Three police cars, and now an ambulance, flashed arrays of blue, red, and white outside the dorm complex. A stretcher carried Joanne Cross to the ambulance, a white blanket draping her from the neck down like silk over a sleeping saint. Tavon Hale sat in the back of a police Charger. A man in a white lab coat with black slacks, and a hook-shaped scar from the top of his nose to his right cheek, smoked a Black & Mild, leaned across the Charger. He stood before a sheriff grimacing over a sheet of paper. Two other men, wearing black suits, both over six-feet tall with the build of football linebackers, stood behind the man in the white coat.
“So, the boy’s in shock and the girl’s in a coma,” said the man in the lab coat. “That’s a shame. We would have loved to question them concerning their experiences. When introduced to variable C, no one else reached the conclusion they made. Well, the boy anyway.”
The sheriff scoffed. “No matter what you say, it doesn’t make any sense to me. The girl has to be taken to the hospital, and the boy must be identified, parents notified. Who’d you say you were again?”
“Dr. Alfred K. Bola, a small representative of our nation’s great efforts to lambaste those who greet your civil liberties with belligerent purposes.”

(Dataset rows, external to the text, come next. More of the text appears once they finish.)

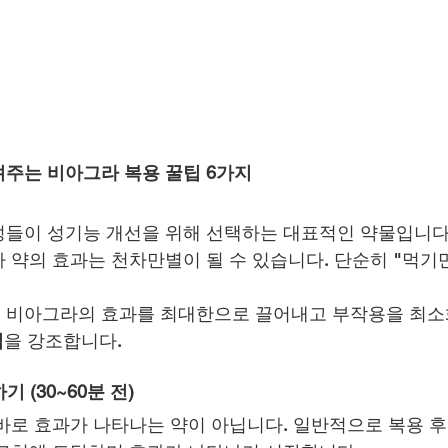
주는 비아그라 복용 꿀팁 6가지
들이 성기능 개선을 위해 선택하는 대표적인 약물입니다
 약의 효과는 천차만별이 될 수 있습니다. 단순히 "먹기만
 비아그라의 효과를 최대한으로 끌어내고 부작용을 최소
팁
을 강조합니다.
 (30~60분 전)
바로 효과가 나타나는 약이 아닙니다. 일반적으로 복용 후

“You’re involved in weapon’s research or somethin’?” Dr. Bola grinned, revealing a set of the most yellow, crooked teeth the sheriff had ever seen, even among druggies. And who’s to say this overpaid loon wasn’t one? He handed the paper back. “Tell your boss to chew me out personally then. I’ve never heard of your organization, and this is still our case.” Besides, Joanne’s father’s an old friend, and I’d rather eat dirt than not know what happened to her. One of the burly men in black stepped forward. A hand from the doctor halted the human tank.
“I’m afraid you don’t understand how little of a sheriff you are…” The vibrating of Dr. Bola’s cell stole his attention. He snatched it from one of his lab pockets. “Yeah?” He listened for around two minutes, before he flashed that grotesque set of teeth again. “Understood.” He flicked the phone off, then walked away.
“Been called back to the kennel, good doctor?”
“It seems we’ve been given another opportunity to gather some test data. If you’re looking for answers, you’ll definitely find them soon enough. Ta, ta!” He still had no idea what he was talking about; he was just glad he left.
The young man’s eyelids floated between half and closed. His brains swam. How much longer would he stay awake? Even the pain of the handcuffs biting his wrists, and the ache of his bandaged arm, failed to fight the approaching darkness. An officer entered the driver’s side, started the engine, spoke without looking back.
“I just don’t understand you kids these days. You’re in college, doing great things, then you pull something like this.”
“But it wasn’t me!” Did I just speak? “It was the game!” He was outside himself, a spectator in his own body. Everything just floated; he floated.
“Going for insanity, huh? It only works in the movies, kid.”
“I see. You don’t truly see.”
“What did you say?”
“You’ll need to gather the video game system in her dorm as evidence.”
The officer turned around to face the perp. “Is that an admission of guilt?”
“I will show you all the truth, then we’ll finally be free!”